ACTION ITEM | Reproduce the income-mobility article word for word, starting with "Yet across the" and going on through "areas stay poor.".

EXCERPT |
--------------------

Moving on up in the oil patch
High Country News
Imagine a child born in or near Gallup, N.M. “Jonny” is an average, healthy kid, but life’s not easy. His single mom works at a mini-mart and makes about $16,000 per year, putting the family in the state’s lowest income bracket.
At school, Jonny’s underpaid, overworked teachers tell him that in the United States even poor kids can prosper if they work hard. Upward mobility, the collective rags-to-riches momentum, distinguishes us from the rest of the caste-confined world. It is, they tell him, the American Dream.
Yet across the nation it’s getting harder to climb the income ladder. And in the Gallup commuting area, which stretches into Arizona and spans much of the Navajo Nation, the American Dream is all but dead. Jonny and other poor kids here have about a 6 percent chance of ever making it into a household in the top income bracket (earning more than $90,000 per year), according to data recently released by the Equality of Opportunity Project. The Project, headed by four prominent Harvard and Berkeley economists, ties geography to income mobility. And the picture it paints of Western places like Gallup, Albuquerque, Tucson and Phoenix isn’t pretty: For the most part, kids who are born poor in these areas stay poor.
There’s some hope for Jonny, however. If his family can afford to move to Vernal, Utah, or Williston, N.D., or Gillette, Wyo., his chances of reaching the top of the ladder by the time he’s in his 30s increases fivefold. These are among the areas that are not only the most upwardly mobile in the West, but in the nation. And the common thread connecting them is energy extraction: They are all hotspots for coal, oil or natural gas production.
In such geologically fortunate places, jobs on the oil and gas rigs or in the coal mines have taken the place, if imperfectly, of the factory jobs that once buoyed the middle class. Since 2007, private-sector employment in the U.S. has grown by a mere 1 percent, while in the oil and gas sector, jobs have jumped by 40 percent. The annual mean wage for oil and gas jobs is $92,000, twice that of other occupations. Petroleum engineers — 270 in western North Dakota alone, according to the Bureau of Labor Statistics — need only a bachelor’s degree to make $161,000 on average. Meanwhile, derrick or rig operators make nearly $60,000.

--------------------

GIVEN RECORDS |
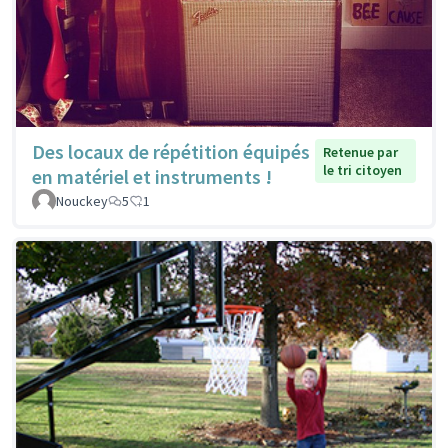
Des locaux de répétition équipés
Retenue par
le tri citoyen
en matériel et instruments !
Nouckey
5
1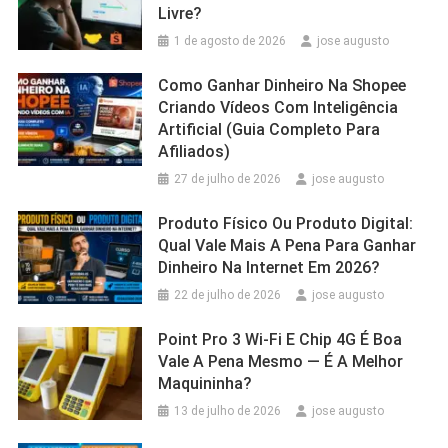
Livre?
1 de agosto de 2026
jose augusto
Como Ganhar Dinheiro Na Shopee
Criando Vídeos Com Inteligência
Artificial (Guia Completo Para
Afiliados)
27 de julho de 2026
jose augusto
Produto Físico Ou Produto Digital:
Qual Vale Mais A Pena Para Ganhar
Dinheiro Na Internet Em 2026?
22 de julho de 2026
jose augusto
Point Pro 3 Wi‑Fi E Chip 4G É Boa
Vale A Pena Mesmo — É A Melhor
Maquininha?
13 de julho de 2026
jose augusto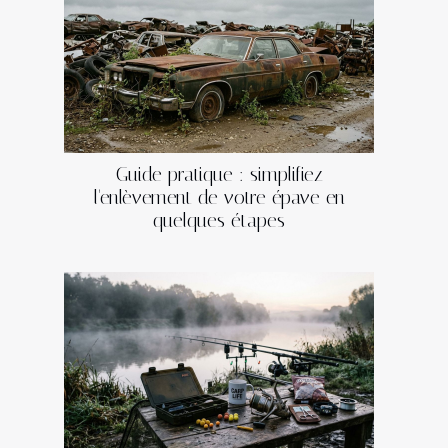
Guide pratique : simplifiez
l'enlèvement de votre épave en
quelques étapes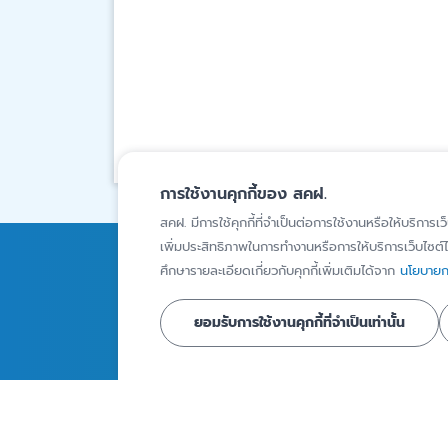
การใช้งานคุกกี้ของ สคฝ.
สคฝ. มีการใช้คุกกี้ที่จำเป็นต่อการใช้งานหรือให้บริการเว
เพิ่มประสิทธิภาพในการทำงานหรือการให้บริการเว็บไซต์ได
การคุ้มครองเงินฝาก
ความรู้
ศึกษารายละเอียดเกี่ยวกับคุกกี้เพิ่มเติมได้จาก
นโยบายกา
สถาบันการเงินภายใต้ความ
บทความ
ยอมรับการใช้งานคุกกี้ที่จำเป็นเท่านั้น
คุ้มครอง
Infographics
ผู้ฝากเงินที่ได้รับความ
วิดีโอ
คุ้มครอง
รายงานเงินฝากท
ผลิตภัณฑ์เงินฝากที่ได้รับ
คุ้มครอง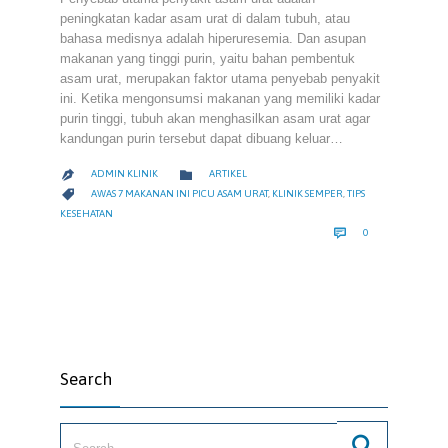
peningkatan kadar asam urat di dalam tubuh, atau
bahasa medisnya adalah hiperuresemia. Dan asupan
makanan yang tinggi purin, yaitu bahan pembentuk
asam urat, merupakan faktor utama penyebab penyakit
ini. Ketika mengonsumsi makanan yang memiliki kadar
purin tinggi, tubuh akan menghasilkan asam urat agar
kandungan purin tersebut dapat dibuang keluar…
CATEGORY

ADMIN KLINIK
ARTIKEL

CATEGORY

AWAS 7 MAKANAN INI PICU ASAM URAT
,
KLINIK SEMPER
,
TIPS
KESEHATAN
COMMENTS

0
Search
Search for: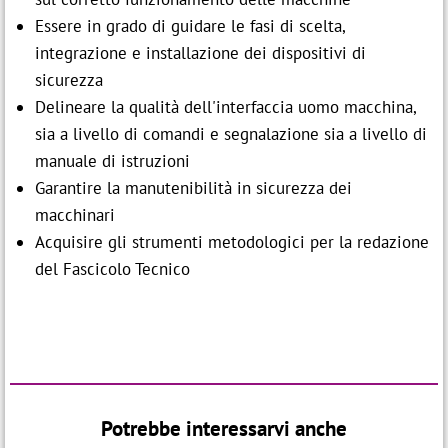
Essere in grado di guidare le fasi di scelta,
integrazione e installazione dei dispositivi di
sicurezza
Delineare la qualità dell'interfaccia uomo macchina,
sia a livello di comandi e segnalazione sia a livello di
manuale di istruzioni
Garantire la manutenibilità in sicurezza dei
macchinari
Acquisire gli strumenti metodologici per la redazione
del Fascicolo Tecnico
Potrebbe interessarvi anche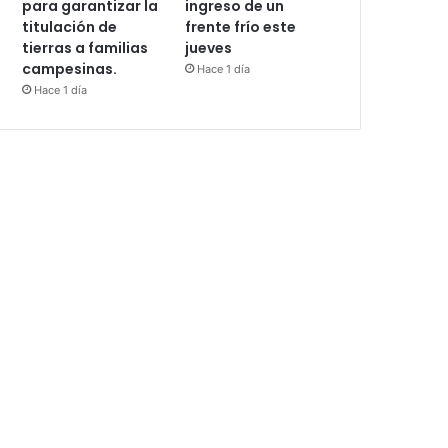
para garantizar la
ingreso de un
titulación de
frente frío este
tierras a familias
jueves
campesinas.
Hace 1 día
Hace 1 día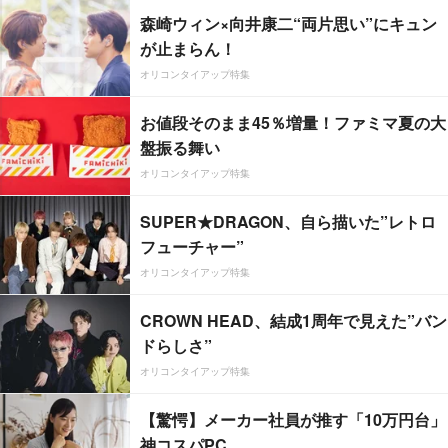
森崎ウィン×向井康二“両片思い”にキュン
が止まらん！
オリコンタイアップ特集
お値段そのまま45％増量！ファミマ夏の大
盤振る舞い
オリコンタイアップ特集
SUPER★DRAGON、自ら描いた”レトロ
フューチャー”
オリコンタイアップ特集
CROWN HEAD、結成1周年で見えた”バン
ドらしさ”
オリコンタイアップ特集
【驚愕】メーカー社員が推す「10万円台」
神コスパPC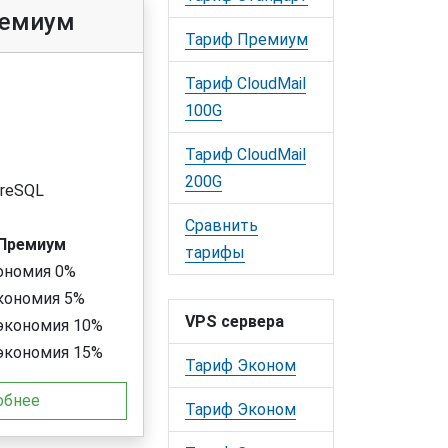
ремиум
Тариф Премиум
Тариф CloudMail
100G
Тариф CloudMail
200G
reSQL
Сравнить
 Премиум
тарифы
ономия 0%
кономия 5%
VPS сервера
экономия 10%
экономия 15%
Тариф Эконом
обнее
Тариф Эконом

--------------------

REPLY TO THE EXERCISE |
Yet across the nation it’s getting harder to climb the income ladder. And in the Gallup commuting area, which stretches into Arizona and spans much of the Navajo Nation, the American Dream is all but dead. Jonny and other poor kids here have about a 6 percent chance of ever making it into a household in the top income bracket (earning more than $90,000 per year), according to data recently released by the Equality of Opportunity Project. The Project, headed by four prominent Harvard and Berkeley economists, ties geography to income mobility. And the picture it paints of Western places like Gallup, Albuquerque, Tucson and Phoenix isn’t pretty: For the most part, kids who are born poor in these areas stay poor.